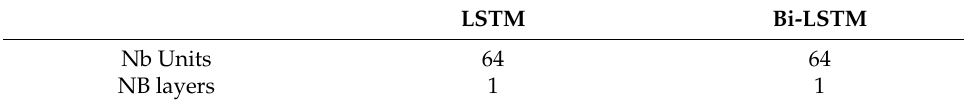
Table 5. Classifiers’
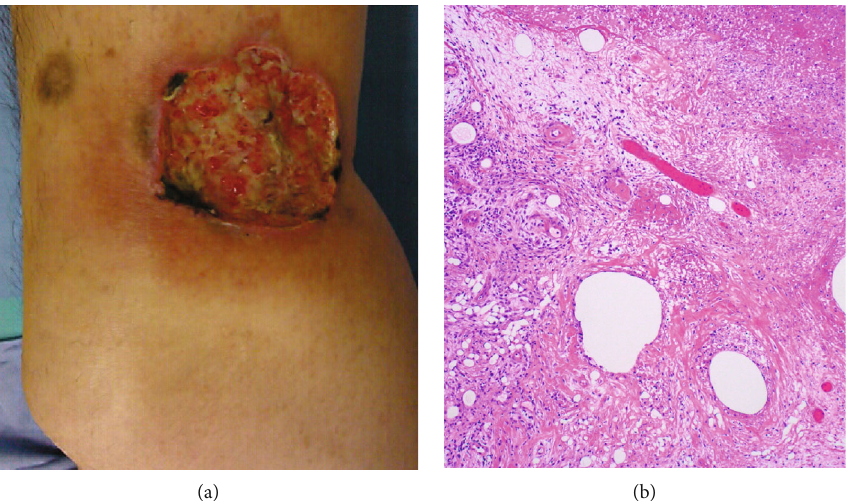
Figure 1: Pyoderma gangrenosum ((a) gross appearance of left lower thigh, (b) H&E). A demarcated deep ulcer, 4 cm in size, is observed. Fibrinous exudation is seen at the ulcer base, and erythematous change is associated around the ulcer (a). Microscopic features of the fi rst biopsy specimen are nonspeci fi c. Ulcer base is composed of fi brinous exudation and granulation tissue (b). Neither granulomatous reactions nor infectious agents are identi fi ed.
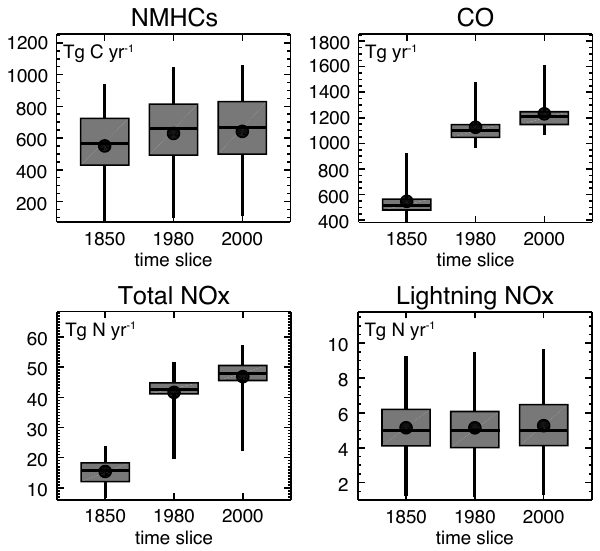
Fig. 3. Time evolution of historical total (anthropogenic+biomass burning+natural) emissions of NO x , CO and NMHCs. In addition, lightning emissions are shown. For each time slice, the filled circle indicates the mean, the solid line the median, the extent of the box is 25–75% and minimum and maximum are shown (adapted from Young et al., 2012).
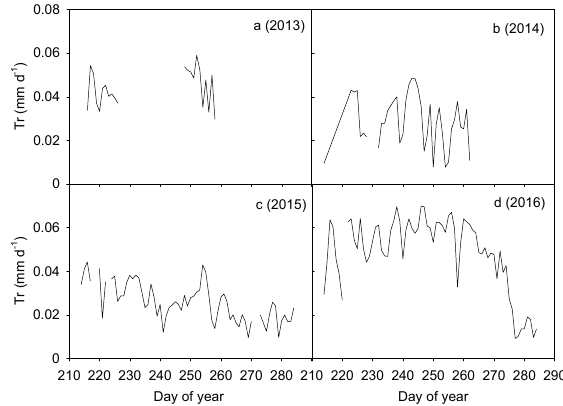
2014 and 2015 were not significant ( p ˃ 0.05).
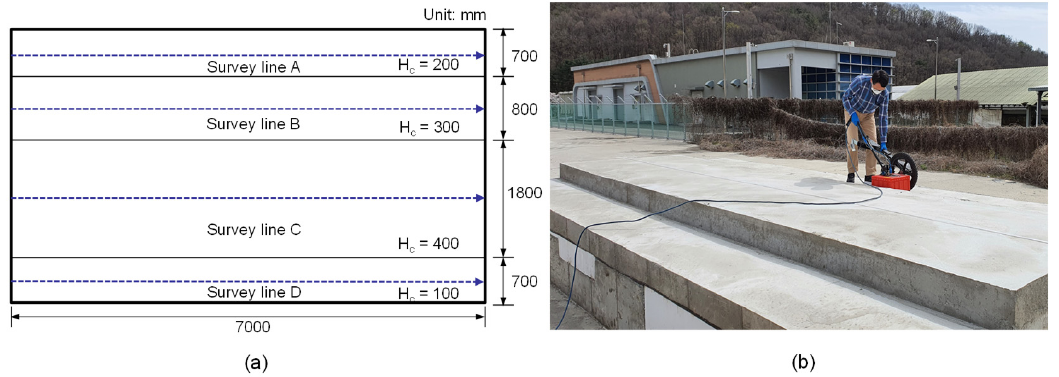
Figure 4. GPR survey on the concrete tunnel lining model specimen in this study: ( a ) plan for the GPR line scanning on the surface of concrete, and ( b ) photograph of GPR lining scanning through the test line B on the 300 mm thick concrete.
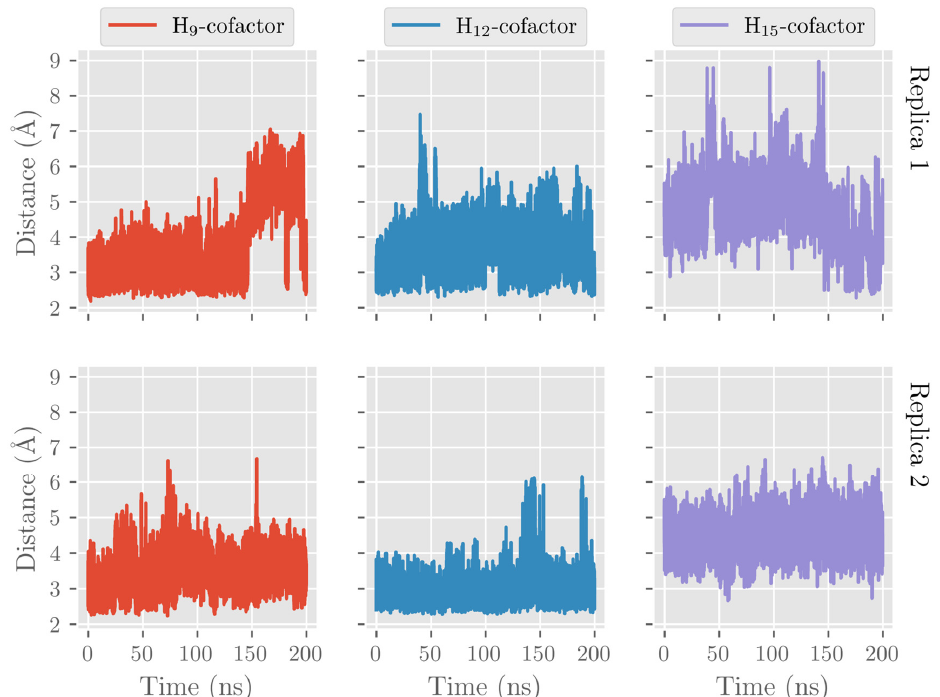
Figure 9. Evolution with time of the H 12 -OH − , H 9 -OH − , and H 15 -OH − distances along the MD replica 1 and replica 2 in hALOX12.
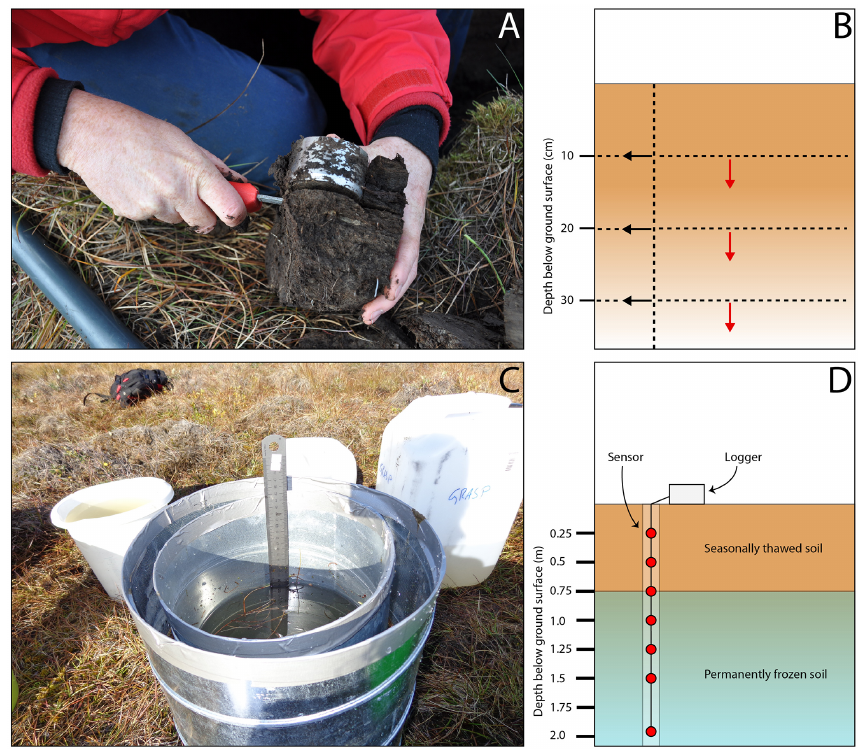
Figure 4. Photo of undisturbed soil samples (a) , a schematic figure of methods for taking undisturbed soil samples for analysis of vertical (red arrow) and horizontal (black arrow) hydraulic conductivity (b) , the infiltrometer used in the infiltration capacity measurements (c) , and a schematic figure of the soil temperature station (d)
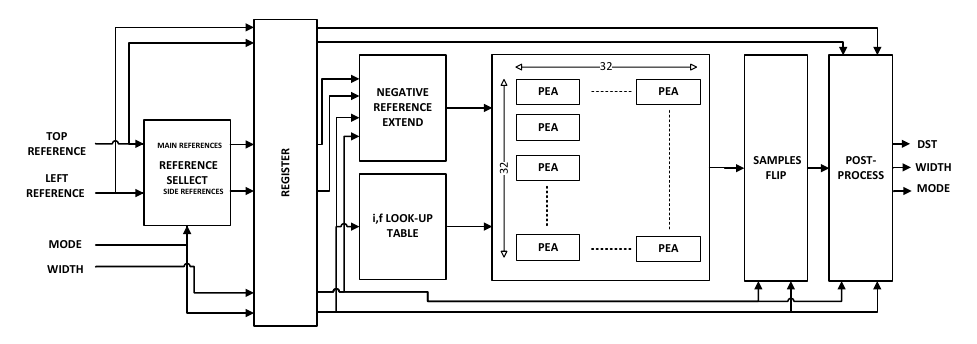
Figure 8. The proposed hardware architecture for H.265/HEVC intra Angular mode.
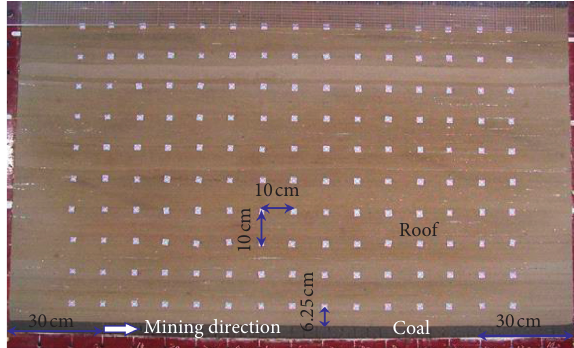
Figure 5: Two-dimensional similar model and the measuring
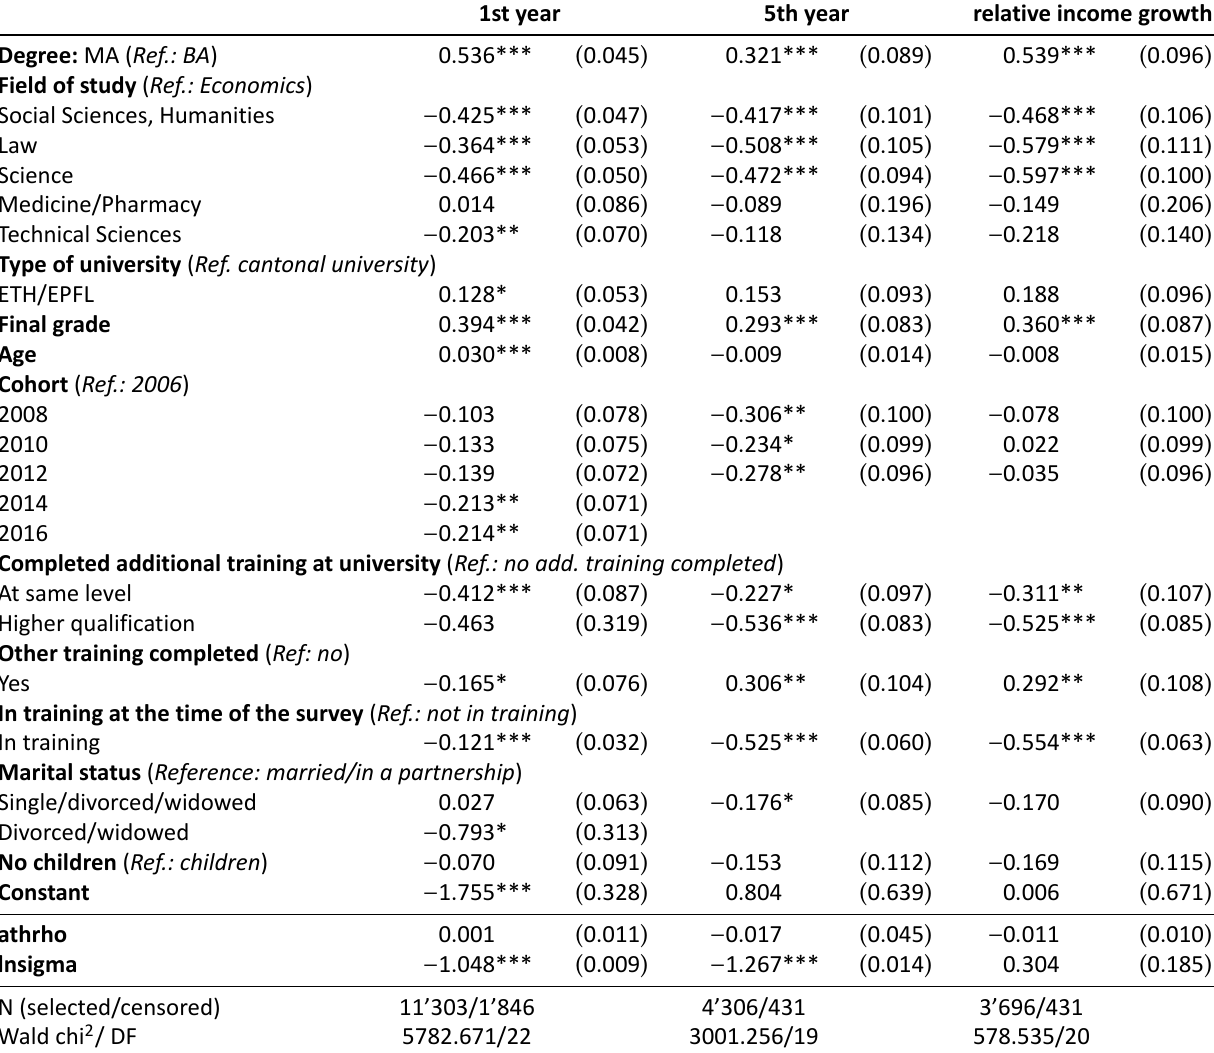
Table A3. Men’s monthly income (log.) in the first and fifth year after graduation and relative income growth, results of selection equations for Table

********************

WHAT NEEDS TO BE DONE - Once you have found every line above holding the word "Figure", copy those lines.

YOUR RESPONSE -
Figure 1: Pyoderma gangrenosum ((a) gross appearance of left lower thigh, (b) H&E). A demarcated deep ulcer, 4 cm in size, is observed. Fibrinous exudation is seen at the ulcer base, and erythematous change is associated around the ulcer (a). Microscopic features of the fi rst biopsy specimen are nonspeci fi c. Ulcer base is composed of fi brinous exudation and granulation tissue (b). Neither granulomatous reactions nor infectious agents are identi fi ed.
Figure 4. GPR survey on the concrete tunnel lining model specimen in this study: ( a ) plan for the GPR line scanning on the surface of concrete, and ( b ) photograph of GPR lining scanning through the test line B on the 300 mm thick concrete.
Figure 9. Evolution with time of the H 12 -OH − , H 9 -OH − , and H 15 -OH − distances along the MD replica 1 and replica 2 in hALOX12.
Figure 4. Photo of undisturbed soil samples (a) , a schematic figure of methods for taking undisturbed soil samples for analysis of vertical (red arrow) and horizontal (black arrow) hydraulic conductivity (b) , the infiltrometer used in the infiltration capacity measurements (c) , and a schematic figure of the soil temperature station (d)
Figure 8. The proposed hardware architecture for H.265/HEVC intra Angular mode.
Figure 5: Two-dimensional similar model and the measuring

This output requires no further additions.